TEXTE À EXAMINER →
********

HorlogerieLe père de Swatch est mort
Nicolas Hayek s'est éteint lundi à l'âge de 82 ans, a indiqué Swatch Group.
Avec la disparition de Nicolas Hayek, l'industrie suisse perd un grand homme, un visionnaire connu bien au-delà des frontières helvétiques, un entrepreneur au franc-parler, audacieux et jamais à court d'idées. L'émotion est vive.
Le charismatique homme d'affaires «est décédé, d'une manière inattendue, d'un arrêt du coeur alors qu'il travaillait au sein de son entreprise affectionnée», écrit Swatch Group.
Considéré comme le sauveur de l'industrie horlogère suisse dans les années 1980, avec notamment le lancement de la montre plastique Swatch, l'entrepreneur savait comme personne défendre le savoir- faire de son secteur, avec un style parfois empreint de paternalisme.
L'industriel avait soigneusement préparé sa succession en cédant en 2003 à son fils Nick la direction opérationnelle du numéro un mondial de l'horlogerie. L'homme au cigare restait bien présent, installé dans le fauteuil de président de conseil d'administration.

********

ENTRÉES FOURNIES →
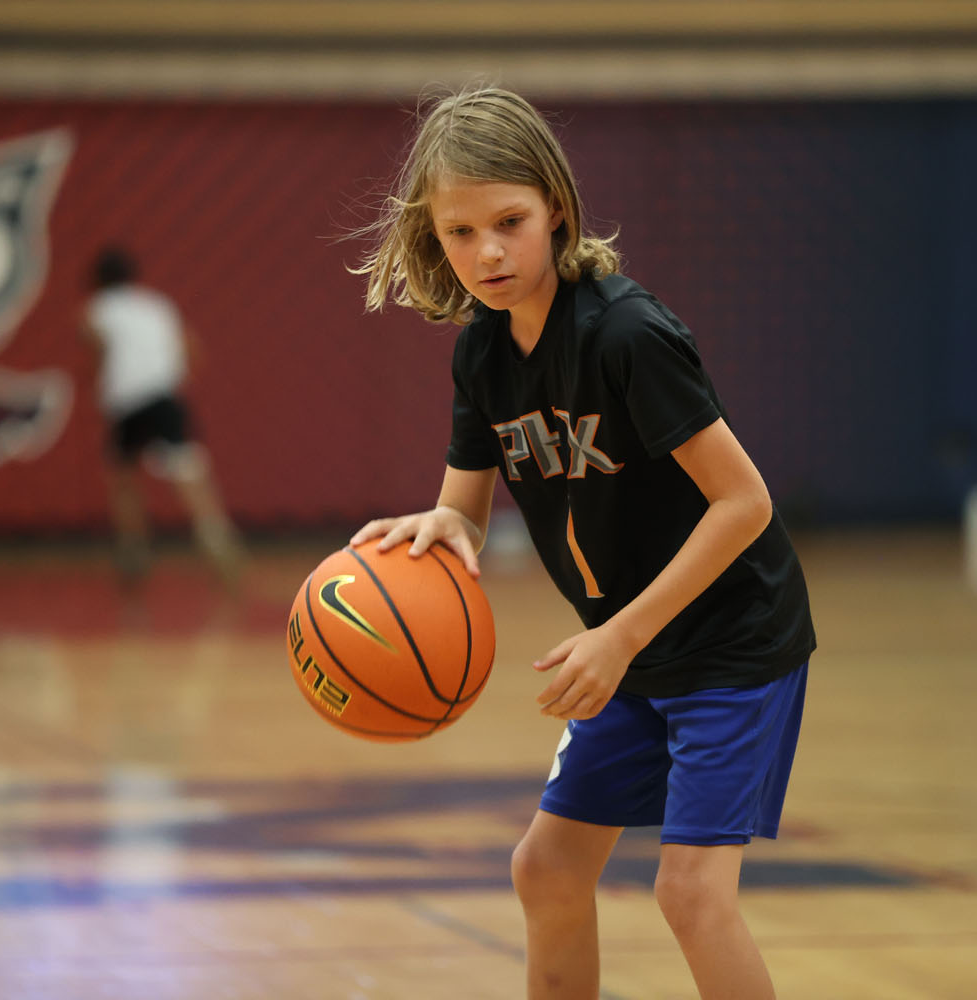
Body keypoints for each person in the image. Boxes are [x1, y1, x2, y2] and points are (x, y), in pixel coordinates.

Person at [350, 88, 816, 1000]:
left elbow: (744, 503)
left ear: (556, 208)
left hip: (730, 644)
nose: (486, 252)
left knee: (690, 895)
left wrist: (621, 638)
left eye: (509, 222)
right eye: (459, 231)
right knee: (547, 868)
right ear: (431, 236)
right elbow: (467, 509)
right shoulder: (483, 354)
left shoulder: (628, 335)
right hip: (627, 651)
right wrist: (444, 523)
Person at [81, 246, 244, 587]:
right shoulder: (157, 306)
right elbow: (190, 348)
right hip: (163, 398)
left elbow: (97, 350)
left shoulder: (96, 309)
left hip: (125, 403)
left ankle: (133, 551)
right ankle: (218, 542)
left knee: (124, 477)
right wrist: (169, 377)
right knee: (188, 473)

********

CONTRÔLE DE COMPRÉHENSION →
a. Relevez toutes les valeurs écrites en chiffres dans l'article sur la mort de Nicolas Hayek.
b. Prolongez l'article sur la mort de Nicolas Hayek à partir de sa dernière phrase.
Les entrées proviennent d'une source distincte de celle du texte.

RÉPONSES PAR CONSIGNE →
a. 82 (ans), 1980 (les années 1980), 2003

b.
Acteur incontournable de la scène médiatique comme économique, cet immigré libanais devenu milliardaire n'a jamais manifesté l'envie de quitter véritablement les affaires. Il paraissait peu probable que les décisions se prennent sans son assentiment.
Nicolas Hayek a fait de Swatch Group une multinationale générant un chiffre d'affaires annuel de plus de cinq milliards de francs avec quelque 24'000 employés.
Entrepreneur-artiste
L'ancien patron de Swatch Group aimait à se définir comme une sorte d'entrepreneur-artiste. Décoré de la Légion d'honneur et fait citoyen d'honneur de Bienne, Nicolas Hayek estimait qu'un patron devait conserver la fantaisie de son enfance.
Né à Beyrouth en 1928, émigré en France en 1940, puis en Suisse en 1949, l'homme qui obtiendra la nationalité helvétique dirigera dès les années 50 des sociétés. En 1985, il prend le contrôle de la Société suisse de microélectronique et d'horlogerie (SMH), ancêtre de Swatch Group qui comprend de nombreuses marques telles que Swatch, Omega, Tissot, Longines et Breguet.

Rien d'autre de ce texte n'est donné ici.